As far as I could find out, PEERROUTES is obsolete.  It isn't even
mentioned in the documentation[1] anymore.  Setting PEERDNS=no /should/
prevent networkmanager from overwriting /etc/resolv.conf.


[1]: like /usr/share/doc/initscripts-9.37.1/sysconfig.txt

>            IPV4_FAILURE_FATAL=no
>            IPV6INIT=no
>            NAME="System em1-DHCP"
>
>        "and NO it is NOT ok to have ANY unrelieable DNS in
>        resolv.conf" I don't think I have any control over that. Viasat
> wont let me
>        choose a dns. If I do it is "blocked!" In the past I used
> opendns, [a paid subscription.]
>
>        Well that doesn't work, I can't send!
>
>            [bobg at box7 ~]$ cat /etc/resolv.conf
>            # Generated by NetworkManager
>
>
>            # No nameservers found; try putting DNS servers into your
>            # ifcfg files in /etc/sysconfig/network-scripts like so:
>            #
>            # DNS1=xxx.xxx.xxx.xxx
>            # DNS2=xxx.xxx.xxx.xxx
>            # DOMAIN=lab.foo.com bar.foo.com
>
>    **    Changed PEERDNS=no back to PEERDNS=yes
>
> ** and then I could send ...

This is only networkmanager overwriting your /etc/resolv.conf.  I have
had the problem until I disabled networkmanager.

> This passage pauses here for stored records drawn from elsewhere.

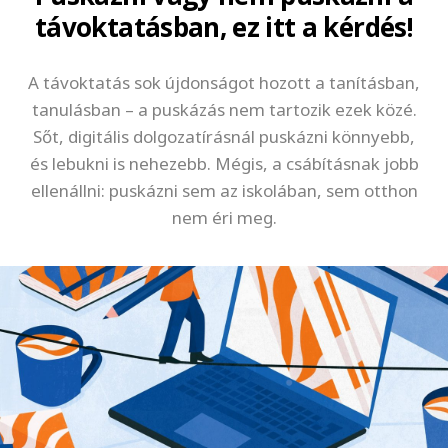
távoktatásban, ez itt a kérdés!
A távoktatás sok újdonságot hozott a tanításban,
tanulásban – a puskázás nem tartozik ezek közé.
Sőt, digitális dolgozatírásnál puskázni könnyebb,
és lebukni is nehezebb. Mégis, a csábításnak jobb
ellenállni: puskázni sem az iskolában, sem otthon
nem éri meg.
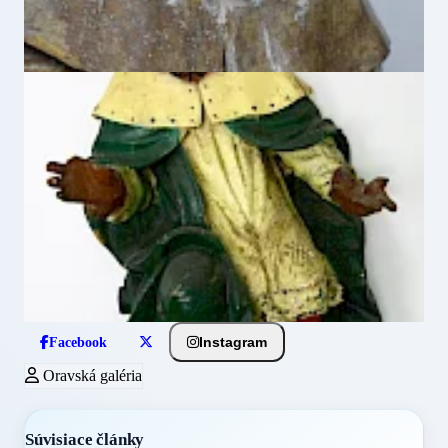
Instagram
Facebook
Oravská galéria
Súvisiace články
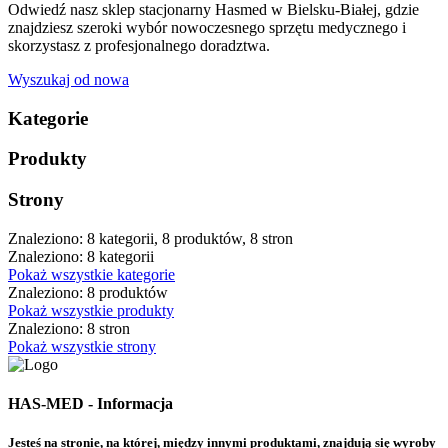
Odwiedź nasz sklep stacjonarny Hasmed w Bielsku-Białej, gdzie
znajdziesz szeroki wybór nowoczesnego sprzętu medycznego i
skorzystasz z profesjonalnego doradztwa.
Wyszukaj od nowa
Kategorie
Produkty
Strony
Znaleziono: 8 kategorii, 8 produktów, 8 stron
Znaleziono: 8 kategorii
Pokaż wszystkie kategorie
Znaleziono: 8 produktów
Pokaż wszystkie produkty
Znaleziono: 8 stron
Pokaż wszystkie strony
HAS-MED - Informacja
Jesteś na stronie, na której, między innymi produktami, znajdują się wyroby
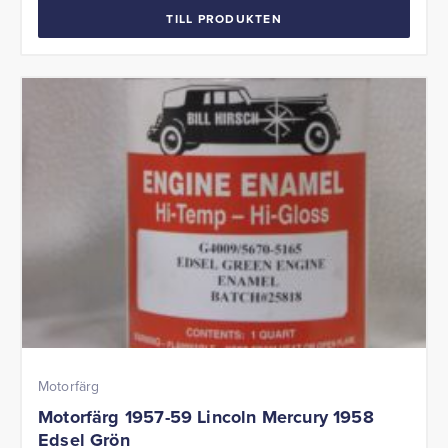
TILL PRODUKTEN
Motorfärg
Motorfärg 1957-59 Lincoln Mercury 1958
Edsel Grön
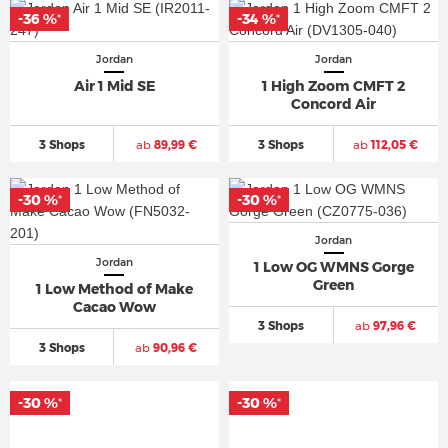
-36 %
-34 %
*
*
Jordan
Jordan
Air 1 Mid SE
1 High Zoom CMFT 2
Concord Air
3 Shops
ab
89,99 €
3 Shops
ab
112,05 €
-30 %
-30 %
*
*
Jordan
Jordan
1 Low OG WMNS Gorge
Green
1 Low Method of Make
Cacao Wow
3 Shops
ab
97,96 €
3 Shops
ab
90,96 €
-30 %
-30 %
*
*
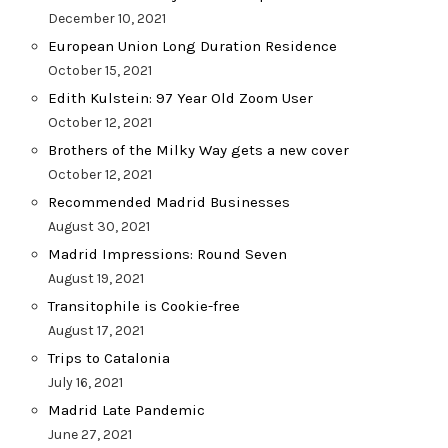
December 10, 2021
European Union Long Duration Residence
October 15, 2021
Edith Kulstein: 97 Year Old Zoom User
October 12, 2021
Brothers of the Milky Way gets a new cover
October 12, 2021
Recommended Madrid Businesses
August 30, 2021
Madrid Impressions: Round Seven
August 19, 2021
Transitophile is Cookie-free
August 17, 2021
Trips to Catalonia
July 16, 2021
Madrid Late Pandemic
June 27, 2021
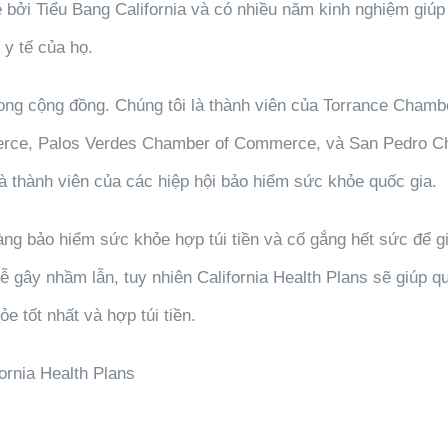
bởi Tiểu Bang California và có nhiều năm kinh nghiệm giúp
 y tế của họ.
trong cộng đồng. Chúng tôi là thành viên của Torrance Chamb
ce, Palos Verdes Chamber of Commerce, và San Pedro C
à thành viên của các hiệp hội bảo hiểm sức khỏe quốc gia.
àng bảo hiểm sức khỏe hợp túi tiền và cố gắng hết sức để g
 gây nhầm lẫn, tuy nhiên California Health Plans sẽ giúp qu
 tốt nhất và hợp túi tiền.
ornia Health Plans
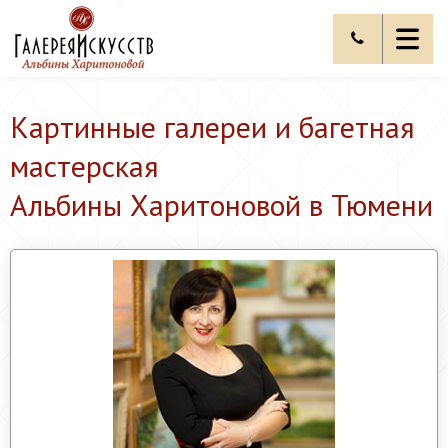
Картинные галереи и багетная
мастерская
Альбины Харитоновой в Тюмени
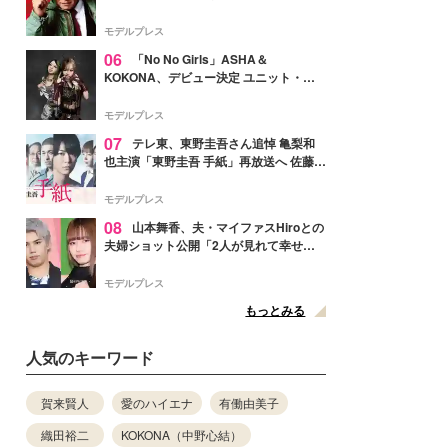
メンバー紹介映像解禁 各キャラクター象
徴する“謎のキーワード”も
モデルプレス
06
「No No Girls」ASHA＆
KOKONA、デビュー決定 ユニット・
TAKARAとしてセルフプロデュース楽曲
リリースへ
モデルプレス
07
テレ東、東野圭吾さん追悼 亀梨和
也主演「東野圭吾 手紙」再放送へ 佐藤隆
太・本田翼・中村倫也ら出演
モデルプレス
08
山本舞香、夫・マイファスHiroとの
夫婦ショット公開「2人が見れて幸せ」
「仲の良さが伝わってくる」と反響
モデルプレス
もっとみる
人気のキーワード
賀来賢人
愛のハイエナ
有働由美子
織田裕二
KOKONA（中野心結）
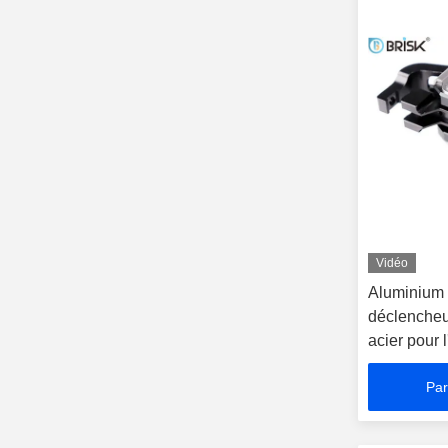
Vidéo
Aluminium 
déclencheur
acier pour l
Par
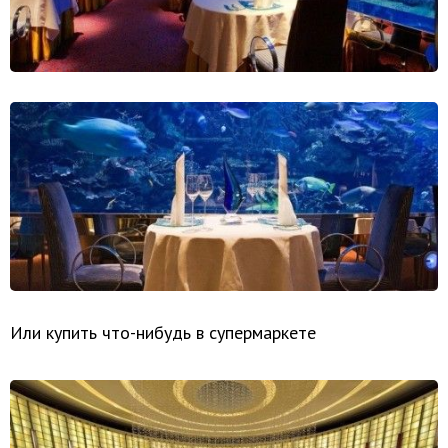
Или купить что-нибудь в супермаркете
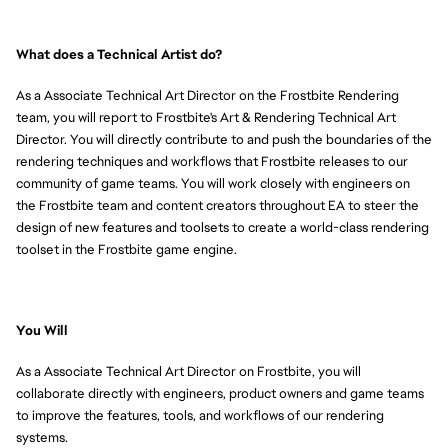
What does a Technical Artist do?
As a Associate Technical Art Director on the Frostbite Rendering
team, you will report to Frostbite's Art & Rendering Technical Art
Director. You will directly contribute to and push the boundaries of the
rendering techniques and workflows that Frostbite releases to our
community of game teams. You will work closely with engineers on
the Frostbite team and content creators throughout EA to steer the
design of new features and toolsets to create a world-class rendering
toolset in the Frostbite game engine.
You Will
As a Associate Technical Art Director on Frostbite, you will
collaborate directly with engineers, product owners and game teams
to improve the features, tools, and workflows of our rendering
systems.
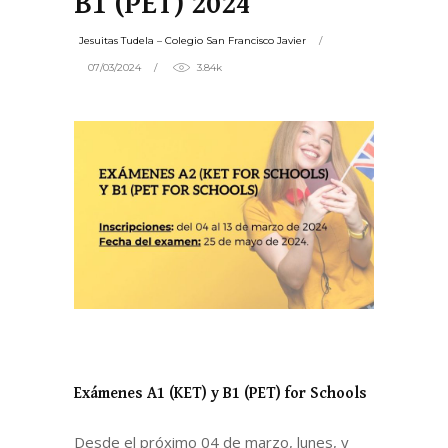
B1 (PET) 2024
Jesuitas Tudela – Colegio San Francisco Javier
07/03/2024
3.84k
Exámenes A1 (KET) y B1 (PET) for Schools
Desde el próximo 04 de marzo, lunes, y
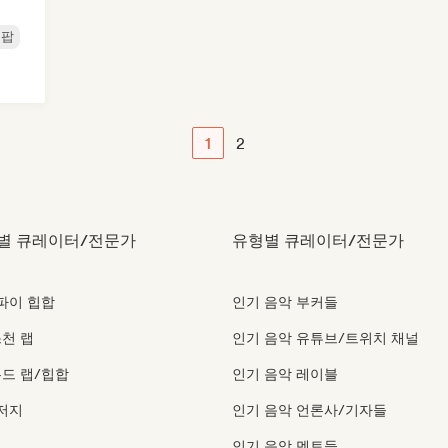
 팝
1
2
별 큐레이터/전문가
유형별 큐레이터/전문가
파이 힙합
인기 음악 부커들
천 랩
인기 음악 유튜브/트위치 채널
드 랩/힙합
인기 음악 레이블
저지
인기 음악 언론사/기자들
임
인기 음악 멘토들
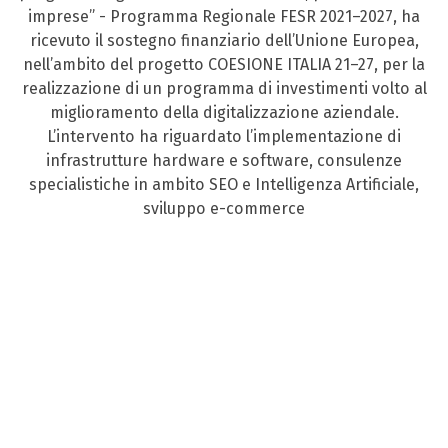
imprese” - Programma Regionale FESR 2021–2027, ha
ricevuto il sostegno finanziario dell’Unione Europea,
nell’ambito del progetto COESIONE ITALIA 21–27, per la
realizzazione di un programma di investimenti volto al
miglioramento della digitalizzazione aziendale.
L’intervento ha riguardato l’implementazione di
infrastrutture hardware e software, consulenze
specialistiche in ambito SEO e Intelligenza Artificiale,
sviluppo e-commerce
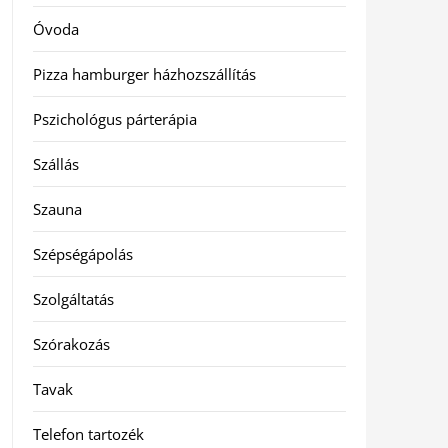
Óvoda
Pizza hamburger házhozszállítás
Pszichológus párterápia
Szállás
Szauna
Szépségápolás
Szolgáltatás
Szórakozás
Tavak
Telefon tartozék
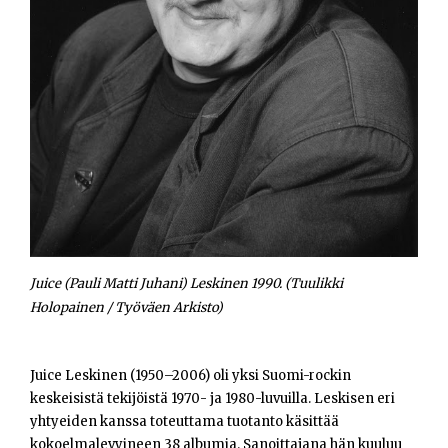
Opiskelijat
Haku:
Juice (Pauli Matti Juhani) Leskinen 1990. (Tuulikki
Holopainen / Työväen Arkisto)
Juice Leskinen (1950–2006) oli yksi Suomi-rockin
keskeisistä tekijöistä 1970- ja 1980-luvuilla. Leskisen eri
yhtyeiden kanssa toteuttama tuotanto käsittää
kokoelmalevyineen 38 albumia. Sanoittajana hän kuuluu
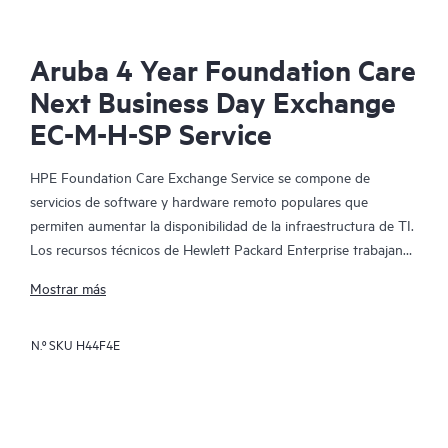
Aruba 4 Year Foundation Care
Next Business Day Exchange
EC-M-H-SP Service
HPE Foundation Care Exchange Service se compone de
servicios de software y hardware remoto populares que
permiten aumentar la disponibilidad de la infraestructura de TI.
Los recursos técnicos de Hewlett Packard Enterprise trabajan
con tu equipo de TI para resolver los problemas de hardware y
Mostrar más
software de tus productos de HPE.
N.º SKU
H44F4E
La sustitución de hardware ofrece un servicio de intercambio
de piezas rápido y fiable para los productos elegibles de
Hewlett Packard Enterprise. Específicamente dirigido a los
productos que pueden ser fácilmente enviados y en los que se
pueden restaurar fácilmente los datos de los archivos de copia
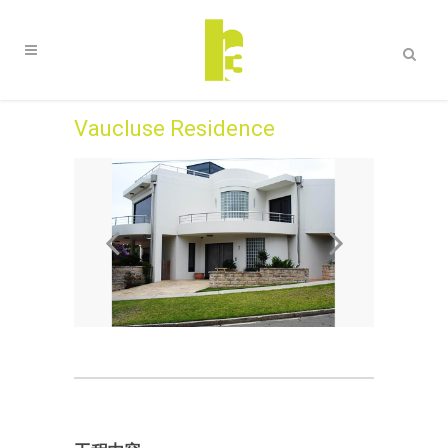
Vaucluse Residence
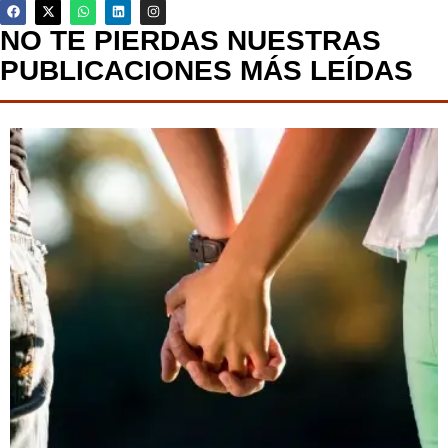
NO TE PIERDAS NUESTRAS
PUBLICACIONES MÁS LEÍDAS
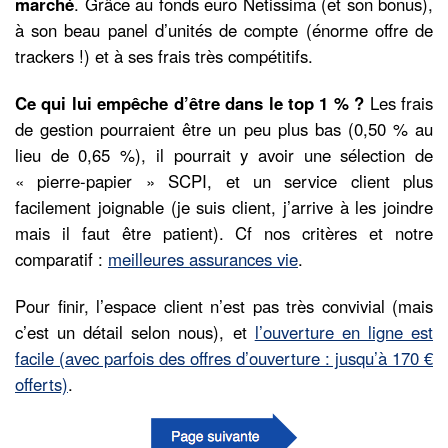
marché
. Grâce au fonds euro Netissima (et son bonus),
à son beau panel d’unités de compte (énorme offre de
trackers !) et à ses frais très compétitifs.
Ce qui lui empêche d’être dans le top 1 % ?
Les frais
de gestion pourraient être un peu plus bas (0,50 % au
lieu de 0,65 %), il pourrait y avoir une sélection de
« pierre-papier » SCPI, et un service client plus
facilement joignable (je suis client, j’arrive à les joindre
mais il faut être patient). Cf nos critères et notre
comparatif :
meilleures assurances vie
.
Pour finir, l’espace client n’est pas très convivial (mais
c’est un détail selon nous), et
l’ouverture en ligne est
facile (avec parfois des offres d’ouverture : jusqu’à 170 €
offerts)
.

It does *not* mean that you couldn't run your own name server.  It seems
to me that your name server is working ok --- at least the chaching
one.  So you only need to make sure that it is used with a resolv.conf
like this one:


,----
| # Generated by NetworkManager
| search your.domain.example.com
| nameserver 127.0.0.1
`----


If you're using a chaching name server, you might not want the "search"
option.  Fix your networkmanager setup or disable networkmanager so your
resolv.conf doesn't get overwritten, install bind, set it up and check
if it works.  Then turn off DHCP unless you really must have it and give
all the computers on your LAN their unique names and IPs.  Use only the
name servers you have set up yourself (which is probably only one) and
make all clients use those and no other ones.